**Problem to solve:** Update the lines from the one containing "Does tall conifer" through the one containing "Answer: to the viewer's left", inclusive, so that "woman with long hair" reads "long-haired woman" and nothing else changes. Give back only those lines, without the pictures.

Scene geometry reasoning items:
▼▼▼

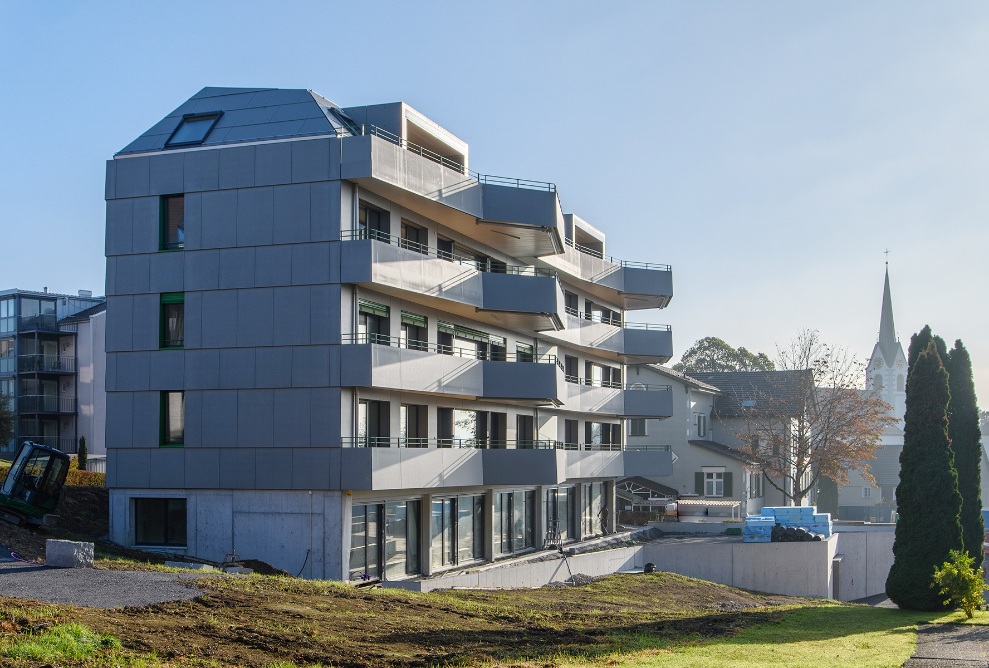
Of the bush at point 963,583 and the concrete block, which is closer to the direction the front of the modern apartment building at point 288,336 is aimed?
the bush

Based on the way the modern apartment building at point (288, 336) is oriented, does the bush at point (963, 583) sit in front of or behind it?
in front

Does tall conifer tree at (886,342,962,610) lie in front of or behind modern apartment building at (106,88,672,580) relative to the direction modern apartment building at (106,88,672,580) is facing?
in front

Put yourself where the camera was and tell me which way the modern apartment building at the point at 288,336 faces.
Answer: facing the viewer and to the right of the viewer
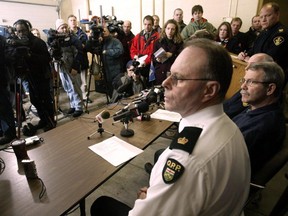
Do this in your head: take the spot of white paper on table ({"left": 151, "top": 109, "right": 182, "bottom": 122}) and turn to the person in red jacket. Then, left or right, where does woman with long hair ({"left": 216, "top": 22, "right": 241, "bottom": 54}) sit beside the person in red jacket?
right

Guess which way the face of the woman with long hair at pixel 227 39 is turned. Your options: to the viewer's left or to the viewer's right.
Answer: to the viewer's left

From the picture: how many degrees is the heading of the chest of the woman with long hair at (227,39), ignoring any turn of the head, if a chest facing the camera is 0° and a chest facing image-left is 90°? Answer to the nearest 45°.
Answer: approximately 45°

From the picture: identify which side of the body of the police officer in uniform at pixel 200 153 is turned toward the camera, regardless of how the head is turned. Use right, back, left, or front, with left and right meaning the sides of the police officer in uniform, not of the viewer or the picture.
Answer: left

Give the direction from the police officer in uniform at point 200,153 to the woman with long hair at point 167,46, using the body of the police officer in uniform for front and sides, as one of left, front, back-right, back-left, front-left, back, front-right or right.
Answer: right

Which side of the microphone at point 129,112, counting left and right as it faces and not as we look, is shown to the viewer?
right

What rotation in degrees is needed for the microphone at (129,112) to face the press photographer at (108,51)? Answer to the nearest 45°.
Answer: approximately 90° to its left

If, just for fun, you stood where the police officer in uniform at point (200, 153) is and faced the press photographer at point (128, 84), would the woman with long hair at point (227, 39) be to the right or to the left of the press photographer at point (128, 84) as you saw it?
right

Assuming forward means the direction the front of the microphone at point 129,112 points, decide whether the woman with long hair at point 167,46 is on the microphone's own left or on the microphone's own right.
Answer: on the microphone's own left

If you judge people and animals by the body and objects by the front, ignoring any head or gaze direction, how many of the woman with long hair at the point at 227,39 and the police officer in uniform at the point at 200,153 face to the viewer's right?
0

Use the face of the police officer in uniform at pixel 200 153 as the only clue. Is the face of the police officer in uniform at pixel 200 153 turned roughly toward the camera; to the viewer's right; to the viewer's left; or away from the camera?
to the viewer's left

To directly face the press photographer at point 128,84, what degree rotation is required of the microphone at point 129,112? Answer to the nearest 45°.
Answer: approximately 90° to its left
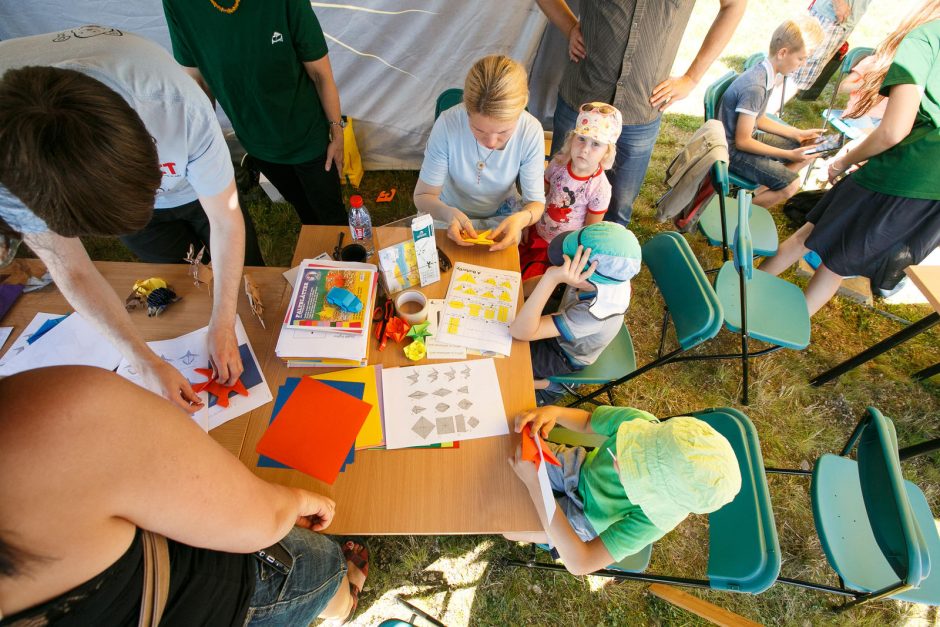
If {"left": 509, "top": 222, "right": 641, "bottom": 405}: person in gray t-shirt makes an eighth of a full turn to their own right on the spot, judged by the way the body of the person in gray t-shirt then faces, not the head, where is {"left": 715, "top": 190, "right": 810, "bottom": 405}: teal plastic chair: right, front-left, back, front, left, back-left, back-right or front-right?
right

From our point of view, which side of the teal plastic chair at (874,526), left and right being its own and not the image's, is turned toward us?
left

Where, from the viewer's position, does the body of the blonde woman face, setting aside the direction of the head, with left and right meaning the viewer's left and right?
facing the viewer

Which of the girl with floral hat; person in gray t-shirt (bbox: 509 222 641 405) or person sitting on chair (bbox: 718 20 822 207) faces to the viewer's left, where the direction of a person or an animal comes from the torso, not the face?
the person in gray t-shirt

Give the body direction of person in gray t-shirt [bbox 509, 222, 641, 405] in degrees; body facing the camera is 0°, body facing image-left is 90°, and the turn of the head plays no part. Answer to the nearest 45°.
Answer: approximately 90°

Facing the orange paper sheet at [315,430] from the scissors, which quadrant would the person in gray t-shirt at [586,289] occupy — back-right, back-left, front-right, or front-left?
back-left

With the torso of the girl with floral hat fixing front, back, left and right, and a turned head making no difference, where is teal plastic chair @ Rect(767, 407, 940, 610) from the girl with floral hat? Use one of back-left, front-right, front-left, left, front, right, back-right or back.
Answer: front-left

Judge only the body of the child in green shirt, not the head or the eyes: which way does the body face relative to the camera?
to the viewer's left

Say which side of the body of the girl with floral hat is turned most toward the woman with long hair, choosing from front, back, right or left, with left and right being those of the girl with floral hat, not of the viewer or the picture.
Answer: left

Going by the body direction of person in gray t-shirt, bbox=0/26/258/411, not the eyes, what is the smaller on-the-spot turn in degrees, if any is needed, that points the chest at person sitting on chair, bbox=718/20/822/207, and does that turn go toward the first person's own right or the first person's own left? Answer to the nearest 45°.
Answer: approximately 45° to the first person's own left

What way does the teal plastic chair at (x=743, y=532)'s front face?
to the viewer's left

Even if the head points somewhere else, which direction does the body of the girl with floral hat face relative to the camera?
toward the camera

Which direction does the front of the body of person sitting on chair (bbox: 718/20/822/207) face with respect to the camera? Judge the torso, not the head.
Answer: to the viewer's right

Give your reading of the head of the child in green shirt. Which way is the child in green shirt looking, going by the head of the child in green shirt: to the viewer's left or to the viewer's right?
to the viewer's left
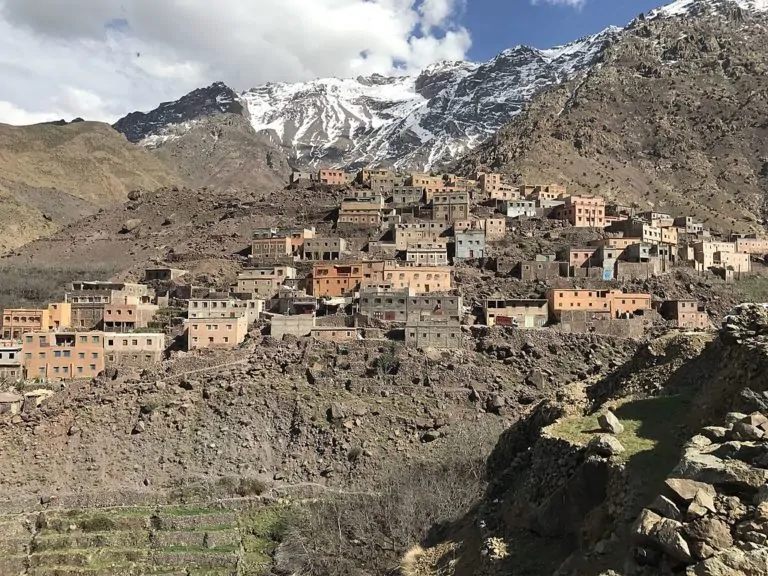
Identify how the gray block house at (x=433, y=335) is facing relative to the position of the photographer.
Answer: facing the viewer

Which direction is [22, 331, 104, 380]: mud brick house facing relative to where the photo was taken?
toward the camera

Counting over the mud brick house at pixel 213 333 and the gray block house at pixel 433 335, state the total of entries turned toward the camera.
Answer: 2

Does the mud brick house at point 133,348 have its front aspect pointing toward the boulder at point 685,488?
yes

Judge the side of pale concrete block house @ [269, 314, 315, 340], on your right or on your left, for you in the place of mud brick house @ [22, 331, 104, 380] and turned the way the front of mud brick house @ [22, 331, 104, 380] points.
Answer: on your left

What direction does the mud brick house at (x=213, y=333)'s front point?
toward the camera

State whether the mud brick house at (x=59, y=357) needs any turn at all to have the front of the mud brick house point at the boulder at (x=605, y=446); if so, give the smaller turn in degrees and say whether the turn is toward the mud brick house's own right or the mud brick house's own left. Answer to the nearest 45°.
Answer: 0° — it already faces it

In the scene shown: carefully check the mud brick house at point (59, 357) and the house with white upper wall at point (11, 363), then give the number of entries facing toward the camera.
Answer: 2

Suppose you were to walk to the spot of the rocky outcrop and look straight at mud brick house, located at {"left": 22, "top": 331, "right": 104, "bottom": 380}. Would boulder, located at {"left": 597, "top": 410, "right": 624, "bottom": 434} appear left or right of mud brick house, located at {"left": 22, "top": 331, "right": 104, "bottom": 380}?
right

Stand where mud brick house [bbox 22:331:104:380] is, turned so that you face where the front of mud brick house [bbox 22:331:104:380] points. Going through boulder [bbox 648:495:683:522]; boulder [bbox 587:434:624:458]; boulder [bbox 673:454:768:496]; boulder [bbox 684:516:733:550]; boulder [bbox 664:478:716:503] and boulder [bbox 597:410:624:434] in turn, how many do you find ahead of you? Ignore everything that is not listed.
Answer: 6

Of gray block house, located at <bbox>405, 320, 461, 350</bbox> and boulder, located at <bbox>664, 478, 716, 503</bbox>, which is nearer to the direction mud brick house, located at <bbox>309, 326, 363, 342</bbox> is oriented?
the boulder

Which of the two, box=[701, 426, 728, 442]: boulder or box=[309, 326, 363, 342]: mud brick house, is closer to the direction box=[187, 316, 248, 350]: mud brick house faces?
the boulder

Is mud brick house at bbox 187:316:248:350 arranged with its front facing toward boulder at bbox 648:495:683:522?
yes

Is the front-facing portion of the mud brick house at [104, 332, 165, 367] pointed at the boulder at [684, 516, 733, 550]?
yes

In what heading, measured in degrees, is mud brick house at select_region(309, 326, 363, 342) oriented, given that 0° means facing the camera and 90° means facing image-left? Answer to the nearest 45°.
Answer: approximately 0°

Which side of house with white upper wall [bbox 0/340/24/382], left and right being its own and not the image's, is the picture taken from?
front

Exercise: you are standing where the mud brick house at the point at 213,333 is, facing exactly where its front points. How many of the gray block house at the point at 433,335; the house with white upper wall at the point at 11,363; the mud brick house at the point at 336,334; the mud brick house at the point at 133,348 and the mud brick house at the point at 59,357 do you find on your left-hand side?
2
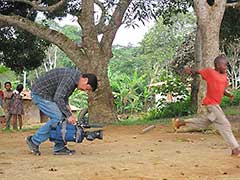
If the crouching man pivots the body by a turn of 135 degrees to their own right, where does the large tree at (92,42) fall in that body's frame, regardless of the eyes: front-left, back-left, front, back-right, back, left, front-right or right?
back-right

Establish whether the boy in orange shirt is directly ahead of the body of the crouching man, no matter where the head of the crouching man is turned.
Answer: yes

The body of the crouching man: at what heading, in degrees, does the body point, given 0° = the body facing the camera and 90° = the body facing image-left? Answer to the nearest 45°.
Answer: approximately 270°
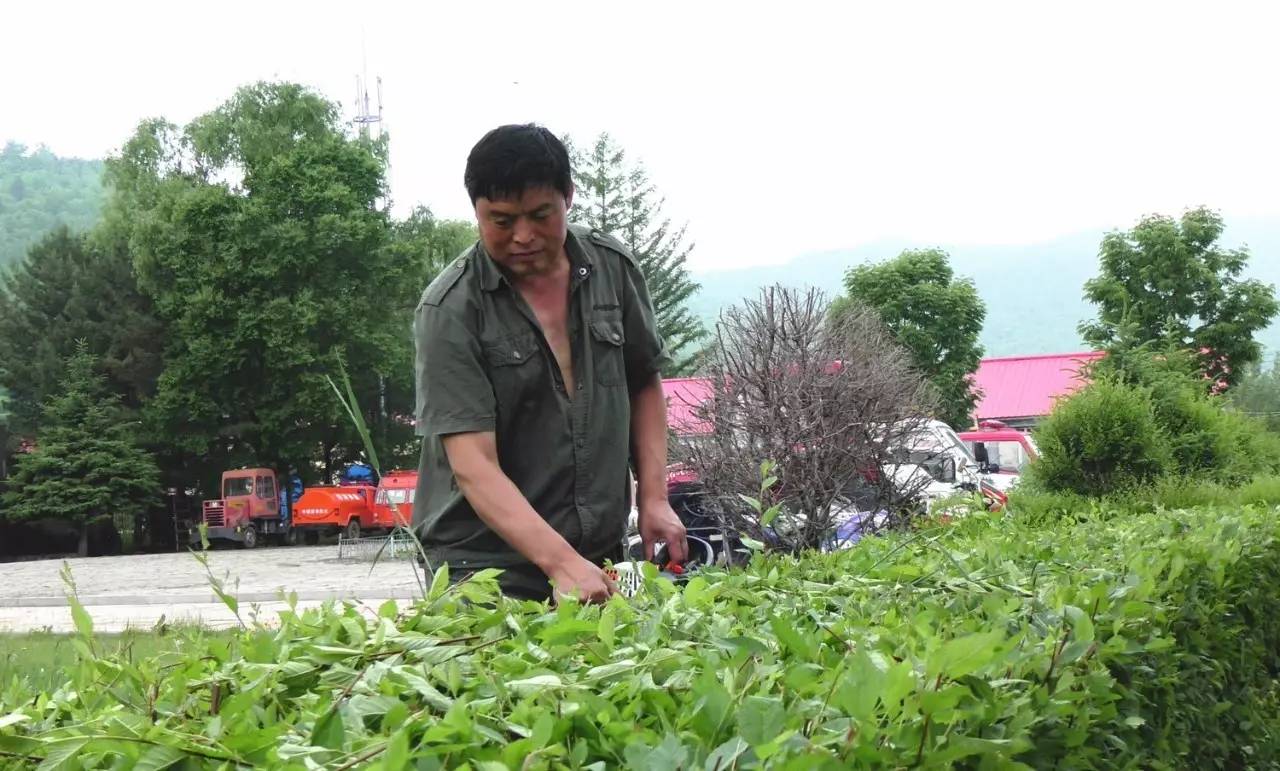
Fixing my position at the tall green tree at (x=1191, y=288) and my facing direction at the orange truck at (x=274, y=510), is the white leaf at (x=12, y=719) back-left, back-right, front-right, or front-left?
front-left

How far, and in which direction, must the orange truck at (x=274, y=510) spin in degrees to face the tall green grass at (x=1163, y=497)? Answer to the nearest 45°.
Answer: approximately 45° to its left

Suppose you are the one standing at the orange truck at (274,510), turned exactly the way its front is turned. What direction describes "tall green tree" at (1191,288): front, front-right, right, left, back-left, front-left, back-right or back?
back-left

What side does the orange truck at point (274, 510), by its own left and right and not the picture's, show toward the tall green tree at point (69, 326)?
right

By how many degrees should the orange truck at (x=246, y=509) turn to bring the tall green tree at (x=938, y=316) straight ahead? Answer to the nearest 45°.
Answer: approximately 135° to its left

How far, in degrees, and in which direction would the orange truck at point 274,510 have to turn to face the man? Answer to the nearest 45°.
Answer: approximately 45° to its left

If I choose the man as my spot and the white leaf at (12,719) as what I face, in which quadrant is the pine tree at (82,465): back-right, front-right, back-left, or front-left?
back-right

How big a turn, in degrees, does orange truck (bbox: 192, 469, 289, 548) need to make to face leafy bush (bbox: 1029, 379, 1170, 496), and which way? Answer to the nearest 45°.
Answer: approximately 45° to its left

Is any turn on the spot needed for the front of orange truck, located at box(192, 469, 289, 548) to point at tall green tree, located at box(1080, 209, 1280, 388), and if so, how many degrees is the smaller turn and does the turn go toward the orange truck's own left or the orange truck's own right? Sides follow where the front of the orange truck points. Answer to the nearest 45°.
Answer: approximately 135° to the orange truck's own left

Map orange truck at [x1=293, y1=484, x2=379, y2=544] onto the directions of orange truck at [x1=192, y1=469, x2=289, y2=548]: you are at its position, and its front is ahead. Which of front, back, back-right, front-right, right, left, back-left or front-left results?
left

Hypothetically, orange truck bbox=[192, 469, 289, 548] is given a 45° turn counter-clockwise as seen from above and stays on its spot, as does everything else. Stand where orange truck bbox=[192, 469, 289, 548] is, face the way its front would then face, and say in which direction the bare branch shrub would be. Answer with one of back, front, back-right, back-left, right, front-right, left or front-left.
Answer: front

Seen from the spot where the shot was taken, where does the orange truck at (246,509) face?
facing the viewer and to the left of the viewer

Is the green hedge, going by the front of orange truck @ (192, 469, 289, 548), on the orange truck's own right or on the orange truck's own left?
on the orange truck's own left

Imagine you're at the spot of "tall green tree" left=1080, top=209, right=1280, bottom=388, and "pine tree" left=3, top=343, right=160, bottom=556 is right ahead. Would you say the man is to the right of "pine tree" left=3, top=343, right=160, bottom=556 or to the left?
left

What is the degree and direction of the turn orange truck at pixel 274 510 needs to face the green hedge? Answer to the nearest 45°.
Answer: approximately 45° to its left
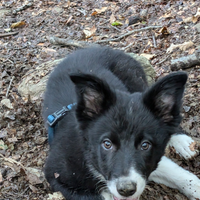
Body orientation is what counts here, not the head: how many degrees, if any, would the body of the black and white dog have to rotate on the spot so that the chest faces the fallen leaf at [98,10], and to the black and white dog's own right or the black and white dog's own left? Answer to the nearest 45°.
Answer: approximately 180°

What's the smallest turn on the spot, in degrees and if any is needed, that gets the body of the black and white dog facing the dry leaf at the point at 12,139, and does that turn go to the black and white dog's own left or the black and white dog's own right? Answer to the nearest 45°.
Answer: approximately 135° to the black and white dog's own right

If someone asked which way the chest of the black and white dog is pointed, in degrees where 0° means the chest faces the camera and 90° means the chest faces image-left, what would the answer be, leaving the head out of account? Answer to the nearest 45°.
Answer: approximately 0°

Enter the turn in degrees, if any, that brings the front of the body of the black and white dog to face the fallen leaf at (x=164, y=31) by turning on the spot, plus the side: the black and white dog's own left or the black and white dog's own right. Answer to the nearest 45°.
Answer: approximately 180°

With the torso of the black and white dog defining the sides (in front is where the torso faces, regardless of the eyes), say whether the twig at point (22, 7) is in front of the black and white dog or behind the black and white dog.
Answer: behind

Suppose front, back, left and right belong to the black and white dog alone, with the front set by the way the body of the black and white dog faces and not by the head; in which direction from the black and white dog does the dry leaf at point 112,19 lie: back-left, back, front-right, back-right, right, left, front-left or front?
back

▲▲▲

**Written solution:**
Does tall conifer tree at (886,342,962,610) lie in front of or behind modern apartment building at (106,88,672,580) relative to the direction modern apartment building at (106,88,672,580) is facing?
in front

Put yourself where the camera was and tell me which way the modern apartment building at the point at 288,336 faces.
Answer: facing the viewer and to the right of the viewer
Do this in your head: take the spot of white paper on table ({"left": 151, "top": 109, "right": 182, "bottom": 122}) and turn to the person in red jacket. Then, left or right, where does long-haired woman ({"left": 216, "top": 22, "right": 241, "bottom": 54}) sit beside the person in red jacket?
right

Guess which way the face of the long-haired woman at pixel 227 39 is turned. Your options: to the viewer's left or to the viewer's right.
Answer: to the viewer's left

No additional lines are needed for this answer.